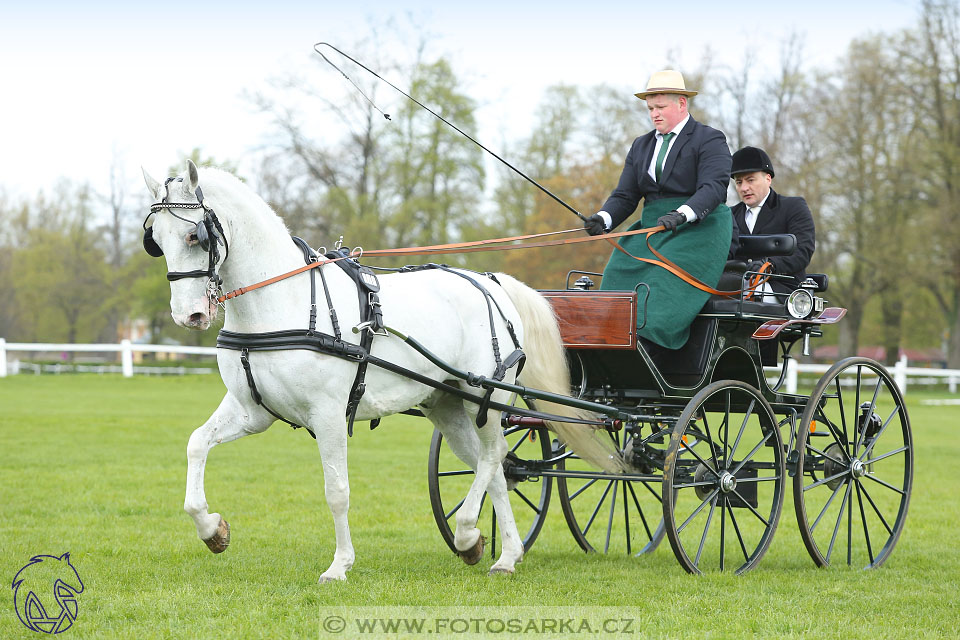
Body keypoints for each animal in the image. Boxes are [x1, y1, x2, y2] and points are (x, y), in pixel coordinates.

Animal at [142, 161, 624, 584]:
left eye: (194, 235)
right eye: (157, 241)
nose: (189, 315)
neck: (284, 300)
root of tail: (491, 282)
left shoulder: (328, 414)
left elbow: (336, 490)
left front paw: (339, 565)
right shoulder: (251, 411)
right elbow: (196, 444)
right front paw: (213, 530)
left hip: (485, 400)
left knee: (494, 457)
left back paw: (468, 532)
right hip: (446, 405)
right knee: (497, 469)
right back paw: (504, 553)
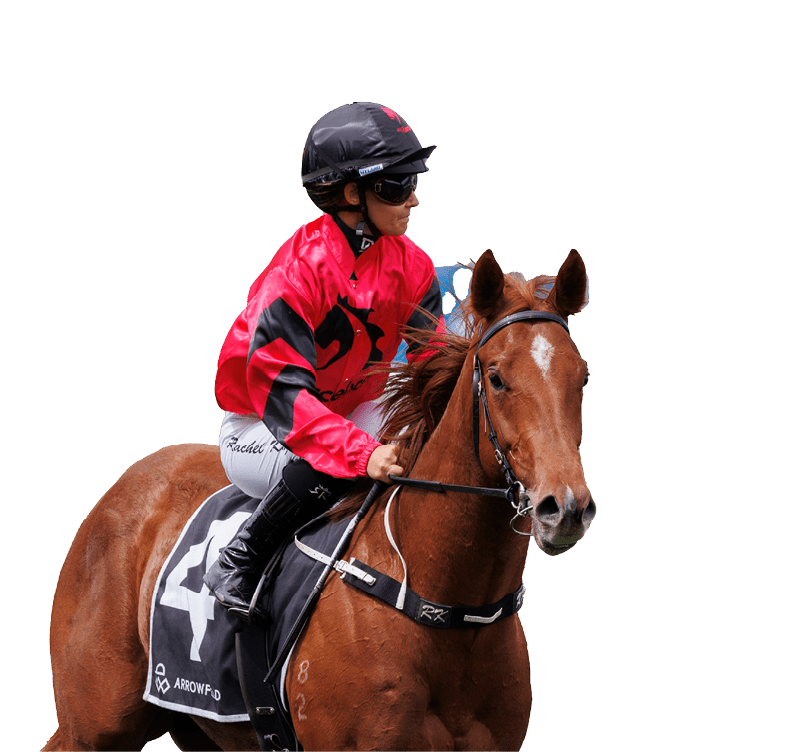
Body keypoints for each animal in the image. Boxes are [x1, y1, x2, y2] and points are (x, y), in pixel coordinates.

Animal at [43, 250, 592, 748]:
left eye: (582, 376)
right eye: (496, 377)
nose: (564, 507)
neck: (447, 608)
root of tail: (119, 490)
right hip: (92, 726)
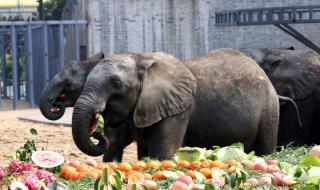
___
# What is expected
Copy out each line of the entries above that holds "right".

# Response to this exercise
right eye: (157, 241)
right shoulder: (251, 411)
right elbow: (196, 444)
right front paw: (213, 530)
right hip: (446, 405)
right knee: (497, 469)
right back paw: (504, 553)
right eye: (496, 377)
right hip: (92, 726)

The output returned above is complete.